The Commission brought an action naming fourteen individuals as defendants who sold interests in a massive Ponzi scheme. The complaint centers on claims that they ignored red flags indicating that the fund was a fraud. SEC v. Arias, CV 12-2937 (E.D.N.Y. Filed June 12, 2012).
The action focuses on the Agape World, Inc. Ponzi scheme operated by Nicholas Cosmo. Agape sold investment contracts. The securities were suppose to represent participation in short-term, high interest bridge loans made by the fund to specific commercial borrowers in real estate, construction or other industries. The investment contracts, named after the project for which financing were purportedly being extended, promised investors that they would receive from 8% to 19% returns on maturities from thirty to seventy-four days. Only 1% of the investor’s principle was to be at risk. The remaining 99% was represented to be secured by first position asset liens representing 100% of the investment. The investment was to be held in a client custodial account, investors were told.
Agape was a Ponzi scheme. Its shares were never registered with the SEC. By 2009 investors filed an involuntary Chapter 7 petition against the fund. In re Agape World, Inc., 09-70660 (E.D.N.Y.). In October 2010 Mr. Cosmo pleaded guilty to one count each of mail and wire fraud and admitted that the representations made to investors were false. In fact only a small portion of the investor funds were ever invested. In part the money was used to trade futures in personal accounts. Other portions were used to repay investors. In October 2011 Mr. Cosmo was sentenced to serve 300 months in prison and ordered to pay $179, 195, 233 in restitution U.S. v. Cosmo, CR-09-255 (E.D.N.Y.). Prior to the Agape schem he had pleaded guilty to one count of mail fraud in the same district and was sentenced to serve 21 months in prison and pay $177,000 in restitution. In 1999 the NASD (now FINRA) had censured, barred and fined him for stealing funds from customer accounts.

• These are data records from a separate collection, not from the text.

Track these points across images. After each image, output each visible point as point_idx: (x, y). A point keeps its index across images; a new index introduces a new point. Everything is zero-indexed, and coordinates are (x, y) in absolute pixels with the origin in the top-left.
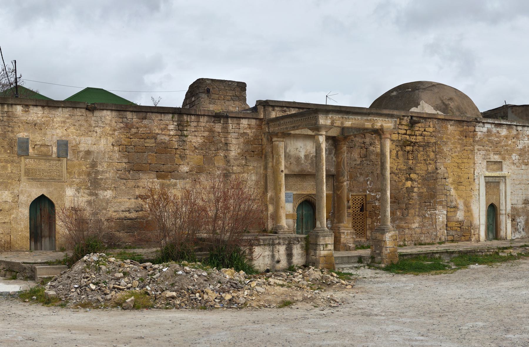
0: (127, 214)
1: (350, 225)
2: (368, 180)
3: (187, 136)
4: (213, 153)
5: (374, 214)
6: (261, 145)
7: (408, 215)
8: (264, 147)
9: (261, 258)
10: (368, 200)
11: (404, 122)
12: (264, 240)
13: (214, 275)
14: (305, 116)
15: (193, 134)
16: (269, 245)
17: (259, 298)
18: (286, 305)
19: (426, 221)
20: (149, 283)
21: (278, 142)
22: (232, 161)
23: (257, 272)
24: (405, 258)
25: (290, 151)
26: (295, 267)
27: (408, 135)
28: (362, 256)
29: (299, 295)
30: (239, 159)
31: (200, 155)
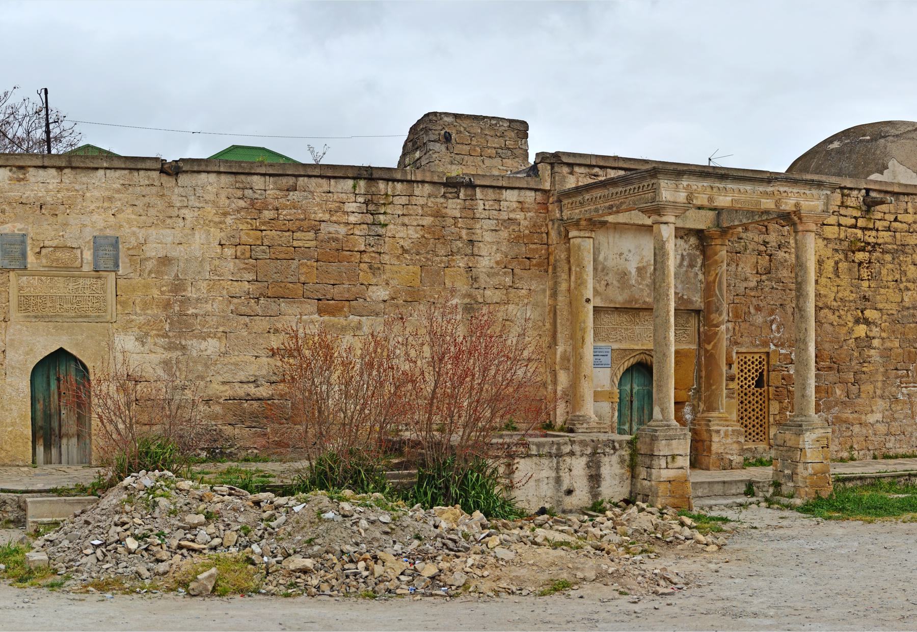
0: (252, 389)
1: (734, 416)
2: (772, 322)
3: (386, 225)
4: (441, 262)
5: (785, 392)
6: (547, 244)
7: (859, 396)
8: (552, 248)
9: (532, 483)
10: (772, 362)
11: (850, 202)
12: (539, 445)
13: (407, 521)
14: (632, 184)
15: (400, 220)
16: (550, 455)
17: (497, 572)
18: (556, 590)
19: (899, 408)
20: (262, 537)
21: (579, 240)
22: (483, 278)
23: (521, 514)
24: (849, 485)
25: (605, 259)
26: (604, 504)
27: (861, 228)
28: (754, 482)
29: (589, 566)
30: (498, 274)
31: (414, 264)
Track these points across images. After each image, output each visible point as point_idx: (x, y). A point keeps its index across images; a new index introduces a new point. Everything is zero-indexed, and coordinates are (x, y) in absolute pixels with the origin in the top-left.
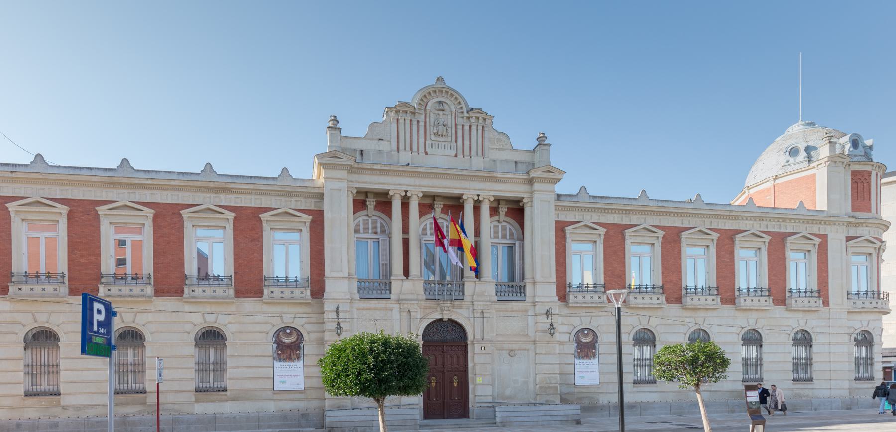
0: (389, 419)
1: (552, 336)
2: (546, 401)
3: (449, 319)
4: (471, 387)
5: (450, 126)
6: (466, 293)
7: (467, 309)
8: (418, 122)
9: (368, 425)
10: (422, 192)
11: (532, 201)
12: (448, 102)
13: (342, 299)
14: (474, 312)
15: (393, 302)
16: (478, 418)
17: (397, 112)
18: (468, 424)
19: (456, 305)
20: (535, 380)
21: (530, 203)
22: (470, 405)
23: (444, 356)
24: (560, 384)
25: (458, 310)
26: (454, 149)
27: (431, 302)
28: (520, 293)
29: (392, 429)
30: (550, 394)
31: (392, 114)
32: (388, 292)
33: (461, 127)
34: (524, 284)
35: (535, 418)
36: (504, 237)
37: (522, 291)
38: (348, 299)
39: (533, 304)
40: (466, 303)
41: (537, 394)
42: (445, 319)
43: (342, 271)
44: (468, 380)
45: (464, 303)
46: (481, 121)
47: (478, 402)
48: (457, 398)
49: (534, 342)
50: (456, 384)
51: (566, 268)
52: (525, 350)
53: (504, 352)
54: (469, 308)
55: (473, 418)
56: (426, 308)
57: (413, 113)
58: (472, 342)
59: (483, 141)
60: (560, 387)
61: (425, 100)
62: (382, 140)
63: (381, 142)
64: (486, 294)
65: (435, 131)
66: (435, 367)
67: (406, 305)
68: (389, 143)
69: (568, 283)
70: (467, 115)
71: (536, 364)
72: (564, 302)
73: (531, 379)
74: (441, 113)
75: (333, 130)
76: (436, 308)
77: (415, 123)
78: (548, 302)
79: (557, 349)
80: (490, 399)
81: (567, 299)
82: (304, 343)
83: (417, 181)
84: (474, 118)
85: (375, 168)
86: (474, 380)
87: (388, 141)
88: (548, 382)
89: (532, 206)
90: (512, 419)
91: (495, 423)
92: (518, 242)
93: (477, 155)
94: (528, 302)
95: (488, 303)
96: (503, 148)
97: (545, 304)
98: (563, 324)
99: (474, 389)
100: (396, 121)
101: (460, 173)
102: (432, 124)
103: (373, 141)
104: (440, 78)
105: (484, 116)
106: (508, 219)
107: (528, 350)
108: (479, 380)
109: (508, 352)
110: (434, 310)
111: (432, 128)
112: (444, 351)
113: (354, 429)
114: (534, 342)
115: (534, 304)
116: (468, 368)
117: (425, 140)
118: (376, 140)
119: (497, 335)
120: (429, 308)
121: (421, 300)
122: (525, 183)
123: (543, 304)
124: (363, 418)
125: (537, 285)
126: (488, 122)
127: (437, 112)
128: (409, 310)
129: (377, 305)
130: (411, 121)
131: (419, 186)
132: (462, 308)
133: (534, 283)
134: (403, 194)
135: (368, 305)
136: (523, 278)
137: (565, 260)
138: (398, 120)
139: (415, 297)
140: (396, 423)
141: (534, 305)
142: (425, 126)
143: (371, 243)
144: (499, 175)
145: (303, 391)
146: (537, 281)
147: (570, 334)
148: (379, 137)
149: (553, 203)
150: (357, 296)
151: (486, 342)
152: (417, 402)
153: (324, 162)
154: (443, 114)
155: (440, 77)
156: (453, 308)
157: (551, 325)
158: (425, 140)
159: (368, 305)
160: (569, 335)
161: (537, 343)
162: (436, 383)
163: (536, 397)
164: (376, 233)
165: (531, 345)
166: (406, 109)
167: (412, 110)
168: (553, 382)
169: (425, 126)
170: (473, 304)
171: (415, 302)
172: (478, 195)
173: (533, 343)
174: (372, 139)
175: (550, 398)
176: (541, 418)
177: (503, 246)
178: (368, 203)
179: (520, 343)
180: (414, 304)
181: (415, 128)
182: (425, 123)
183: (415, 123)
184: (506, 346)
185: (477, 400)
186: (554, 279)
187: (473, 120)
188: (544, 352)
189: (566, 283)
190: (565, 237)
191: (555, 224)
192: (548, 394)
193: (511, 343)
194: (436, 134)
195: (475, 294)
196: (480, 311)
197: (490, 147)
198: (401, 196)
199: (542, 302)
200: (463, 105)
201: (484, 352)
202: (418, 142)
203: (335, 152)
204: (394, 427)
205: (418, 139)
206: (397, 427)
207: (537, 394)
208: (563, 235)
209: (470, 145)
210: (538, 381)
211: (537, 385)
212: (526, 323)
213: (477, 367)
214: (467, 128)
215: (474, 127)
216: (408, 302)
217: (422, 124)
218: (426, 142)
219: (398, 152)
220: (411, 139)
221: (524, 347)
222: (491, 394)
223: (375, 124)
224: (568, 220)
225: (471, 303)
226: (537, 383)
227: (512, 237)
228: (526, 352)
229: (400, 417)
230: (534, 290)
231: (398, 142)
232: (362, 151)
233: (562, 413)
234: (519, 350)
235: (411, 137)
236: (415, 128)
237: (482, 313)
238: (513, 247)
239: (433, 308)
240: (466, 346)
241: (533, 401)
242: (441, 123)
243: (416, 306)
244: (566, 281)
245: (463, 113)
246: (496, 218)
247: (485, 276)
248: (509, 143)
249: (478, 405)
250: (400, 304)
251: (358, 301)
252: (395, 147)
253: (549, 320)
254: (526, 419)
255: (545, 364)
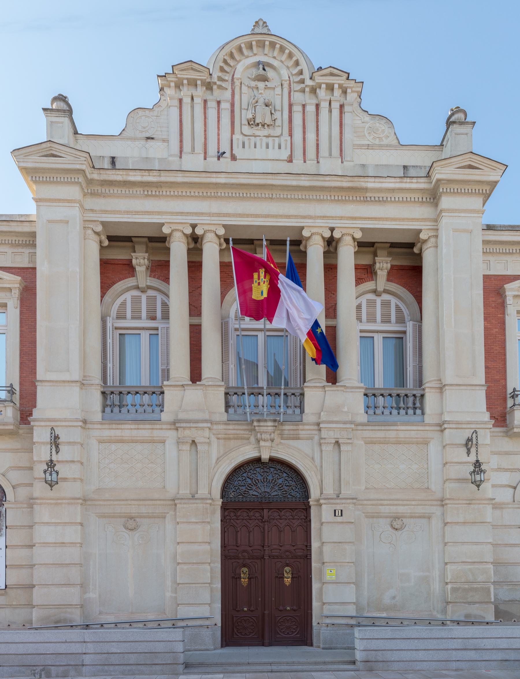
0: (119, 651)
1: (478, 486)
2: (467, 616)
3: (272, 460)
4: (315, 586)
5: (278, 107)
6: (307, 410)
7: (308, 439)
8: (219, 103)
9: (72, 663)
10: (224, 226)
11: (437, 237)
12: (275, 63)
13: (65, 420)
14: (320, 444)
15: (164, 427)
16: (327, 646)
17: (178, 86)
18: (293, 663)
19: (286, 432)
20: (443, 574)
21: (433, 240)
22: (314, 623)
23: (264, 528)
24: (494, 583)
25: (291, 442)
26: (286, 149)
27: (237, 427)
28: (415, 408)
29: (123, 673)
30: (475, 603)
31: (170, 92)
32: (298, 411)
33: (300, 108)
34: (422, 392)
35: (442, 656)
36: (386, 320)
37: (418, 405)
38: (77, 420)
39: (438, 428)
40: (307, 427)
41: (448, 603)
42: (265, 456)
43: (68, 371)
44: (311, 574)
45: (301, 427)
46: (337, 92)
47: (327, 617)
48: (245, 609)
49: (442, 502)
50: (288, 581)
51: (505, 364)
52: (424, 517)
53: (382, 521)
54: (312, 439)
55: (319, 647)
56: (230, 439)
57: (209, 86)
58: (318, 500)
59: (341, 133)
60: (494, 589)
61: (232, 63)
62: (153, 138)
63: (150, 142)
64: (346, 409)
65: (250, 116)
66: (249, 549)
67: (187, 432)
68: (166, 144)
69: (510, 390)
70: (309, 82)
71: (446, 544)
72: (503, 426)
73: (436, 573)
74: (261, 85)
75: (55, 114)
76: (248, 439)
77: (212, 104)
78: (469, 423)
79: (489, 514)
80: (352, 611)
81: (508, 422)
82: (6, 506)
83: (215, 206)
84: (323, 86)
85: (132, 178)
86: (321, 572)
87: (164, 141)
88: (471, 578)
89: (436, 247)
90: (389, 656)
91: (354, 663)
92: (411, 323)
93: (330, 155)
94: (429, 425)
95: (348, 426)
96: (382, 143)
97: (464, 426)
98: (499, 469)
99: (321, 590)
100: (177, 103)
101: (294, 183)
102: (244, 106)
103: (137, 143)
104: (261, 23)
105: (342, 80)
106: (394, 287)
107: (429, 518)
108: (330, 574)
109: (389, 520)
110: (245, 441)
111: (244, 112)
112: (266, 518)
113: (43, 670)
114: (442, 502)
115: (441, 427)
116: (311, 550)
117: (233, 132)
118: (141, 139)
119: (367, 488)
120: (235, 439)
121: (218, 423)
122: (422, 202)
123: (460, 426)
124: (62, 648)
125: (448, 392)
126: (351, 96)
127: (253, 84)
128: (193, 441)
129: (135, 433)
130: (205, 101)
131: (219, 215)
132: (298, 439)
133: (441, 389)
134: (189, 231)
135: (118, 433)
136: (420, 382)
137: (504, 348)
138: (181, 101)
139: (207, 416)
140: (133, 659)
141: (442, 431)
142: (232, 111)
143: (145, 335)
144: (371, 184)
145: (3, 592)
146: (446, 383)
147: (515, 488)
148: (148, 135)
149: (479, 236)
150: (98, 417)
151: (344, 501)
152: (207, 615)
153: (30, 165)
154: (266, 88)
155: (261, 19)
156: (282, 438)
157: (477, 464)
158: (233, 132)
159: (118, 433)
160: (511, 490)
161: (447, 502)
162: (249, 578)
163: (176, 589)
164: (154, 318)
165: (435, 507)
166: (193, 75)
167: (205, 76)
168: (481, 578)
169: (232, 111)
170: (320, 430)
171: (205, 425)
172: (332, 230)
173: (439, 503)
174: (134, 139)
175: (475, 610)
176: (455, 655)
177: (383, 337)
178: (134, 262)
179: (413, 503)
180: (203, 428)
181: (212, 113)
182: (233, 105)
183: (212, 104)
184: (385, 510)
185: (326, 612)
186: (481, 378)
187: (322, 93)
188: (461, 520)
189: (506, 392)
190: (503, 305)
191: (484, 282)
192: (469, 603)
193: (395, 502)
194: (252, 123)
195: (324, 410)
196: (333, 441)
197: (355, 143)
198: (184, 234)
199: (458, 423)
200: (303, 65)
201: (339, 519)
202: (219, 140)
203: (48, 144)
204: (128, 668)
205: (219, 135)
206: (134, 667)
207: (448, 603)
208: (500, 301)
209: (317, 140)
210: (449, 577)
211: (447, 583)
212: (426, 466)
213: (326, 549)
214: (311, 109)
215: (324, 105)
216: (192, 425)
217: (225, 106)
218: (234, 137)
219: (181, 157)
220: (205, 135)
221: (420, 510)
222: (355, 601)
223: (140, 112)
224: (509, 273)
225: (316, 427)
226: (449, 581)
227: (401, 320)
228: (425, 521)
229: (141, 647)
230: (442, 402)
231: (181, 141)
232: (113, 158)
233: (503, 644)
234: (411, 517)
235: (205, 131)
236: (212, 113)
237: (336, 447)
238: (402, 338)
239: (242, 438)
240: (307, 509)
241: (440, 616)
242: (261, 101)
243: (207, 433)
244: (505, 387)
245: (302, 81)
246: (369, 285)
247: (343, 378)
248: (393, 134)
249: (328, 621)
250: (177, 429)
251: (99, 426)
252: (177, 151)
253: (472, 458)
254: (421, 655)
255: (463, 543)
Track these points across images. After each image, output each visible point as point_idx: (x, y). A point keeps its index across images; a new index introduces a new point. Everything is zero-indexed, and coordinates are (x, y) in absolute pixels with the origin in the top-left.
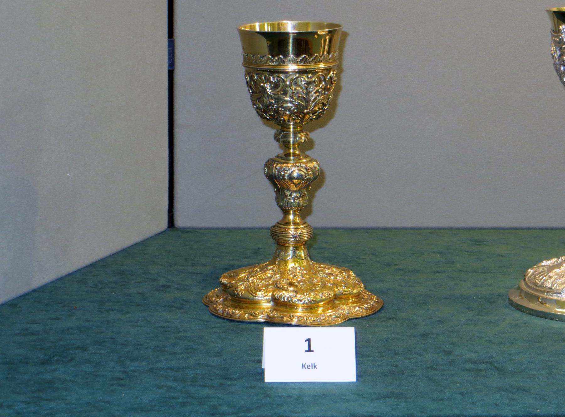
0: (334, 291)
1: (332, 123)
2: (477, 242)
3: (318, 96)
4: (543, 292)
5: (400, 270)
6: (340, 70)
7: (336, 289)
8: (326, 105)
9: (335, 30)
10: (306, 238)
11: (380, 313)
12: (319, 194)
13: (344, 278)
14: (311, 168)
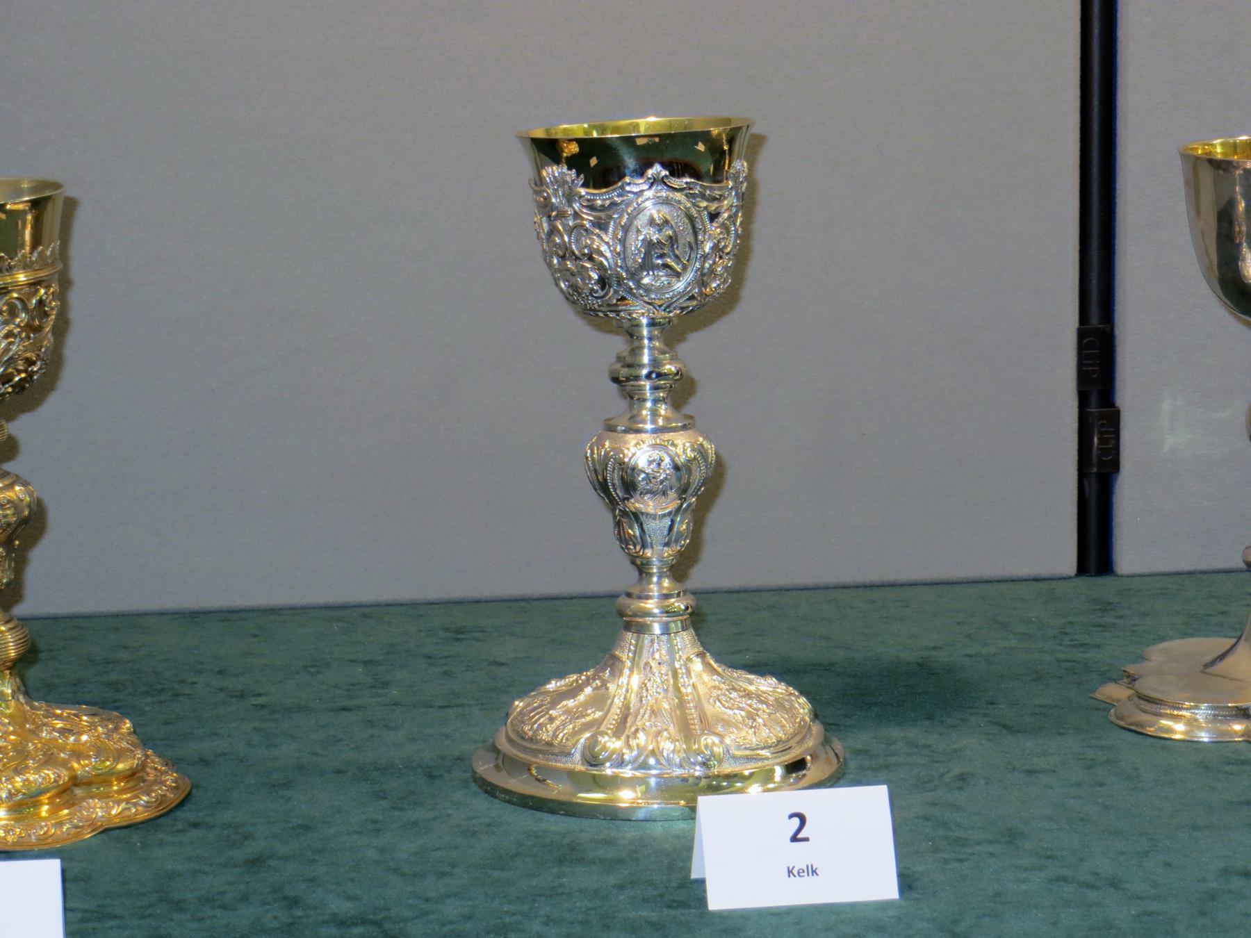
0: (72, 769)
1: (53, 401)
2: (459, 634)
3: (11, 343)
4: (535, 752)
5: (263, 706)
6: (65, 283)
7: (76, 765)
8: (34, 363)
9: (49, 198)
10: (13, 654)
11: (179, 813)
12: (39, 557)
13: (98, 737)
14: (9, 501)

The defendants in the Commission’s action are divided into two groups. The first is the brokers which include Bryan Arias, Hugo Arias, Anthony Ciccone, Salvatore Ciccone, Diane Kaylor, Jason Keryc and Anthony Massaro. The second is the sub-brokers which includes Christopher Curran, Michael Dunne, Martin Hartmann, Michael Kerye, Ronald Roaldsen and Laura Tordy. The brokers represented to investors that they were account representatives and vice presidents for Agape. The sub-brokers worked for the brokers.
According to the complaint, the defendants knowingly, or recklessly, and repeatedly made misrepresentations to investors about Agape securities despite “numerous signs of fraud” which included:
- The prior conviction of Mr. Cosmo for fraud;
- The too-good-to-be-true returns;
- The incredible claims regarding the safety of the principle;
- Agape’s status as a relatively small, unknown, private issuer of securities;
- A series of extensions and defaults by Agape; and
- Warnings about the fund’s financial condition.
The scheme ended in January 2009 when Mr. Cosmo was arrested. Defendants Ciccone, Kaylor, Kerye and Massaro were arrested in April 2012. U.S. v. Karye, 12 mj-000410 (E.D.N.Y.). They were charged with one count of conspiracy to commit mail fraud.
The Commission’s complaint alleges violations of Securities Act Section 17(a) and Exchange Act Section 10(b). The case is pending.